- Sejak Mei 2011, Pemerintah Indonesia menyetop sementara izin di hutan primer dan lahan gambut. Kebijakan periode dua tahun ini berlangsung hingga kni dengan evaluasi tiap enam bulan.
- Tahun ini, Pemerintah Indonesia, berencana menjadikan kebijakan setop izin di hutan primer dan gambut jadi permanen.
- Kalangan organisasi masyarakat sipil menyambut baik. Mereka masih khawatir, poin pengecualian yang bisa jadi celah pembukaan hutan primer dan gambut.
- Organisasi masyarakat sipil juga mengusulkan agar ada perluasan penghentian izin tak hanya di hutan primer dan gambut juga hutan sekunder dengan sebelumnya membuat peta jalan pemanfataan yang jelas.
Pemerintah Indonesia sejak Mei 2011, memberlakukan setop sementara (moratorium) izin di hutan alam primer dan lahan gambut. Kebijakan berdurasi dua tahun ini evaluasi tiap enam bulan sekali dan sudah beberapa kali perpanjangan. Kini, pemerintah menyiapkan aturan permanen yang rencana rilis Juli 2019.
Siti Nurbaya, Menteri Lingkungan Hidup dan Kehutanan mengatakan, perpanjangan Instruksi Presiden Nomor 6/2017 tentang Penundaan dan Penyempurnaan Tata Kelola Pemberian Izin Baru Hutan Alam Primer dan Lahan Gambut, sedang finalisasi.
Baca juga: 6 Tahun Moratorium Hutan Belum Terlihat Perbaikan Tata Kelola, Berikut Masukan Koalisi
Pembahasan sudah pada tahap akhir dan sedang diparaf para menteri terkait. ”Dalam kebijakan itu, aturan akan dipermanenkan bukan lagi perpanjangan,” katanya kepada Mongabay melalui pesan singkat.

+ + +

* **PETUNJUK**:
A. Berdasarkan potongan teks, kapan rencana rilis aturan permanen penghentian izin di hutan primer dan lahan gambut?
B. Sebutkan semua jenis hutan atau lahan yang disebut dalam potongan teks.

Entri data tersimpan:

+ + +

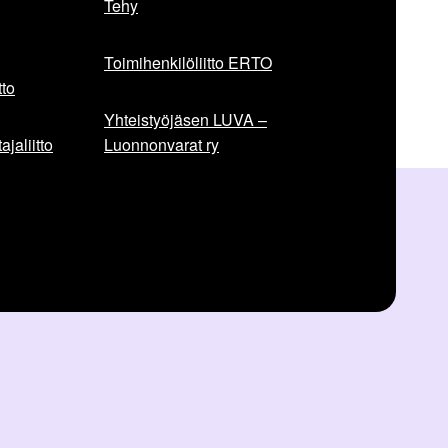
Tehy
Toimihenkilöliitto ERTO
to
Yhteistyöjäsen LUVA –
jaliitto
Luonnonvarat ry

+ + +

* **JAWABAN TIAP TUGAS**:
A. Juli 2019.

B. Hutan primer (hutan alam primer), lahan gambut, hutan sekunder.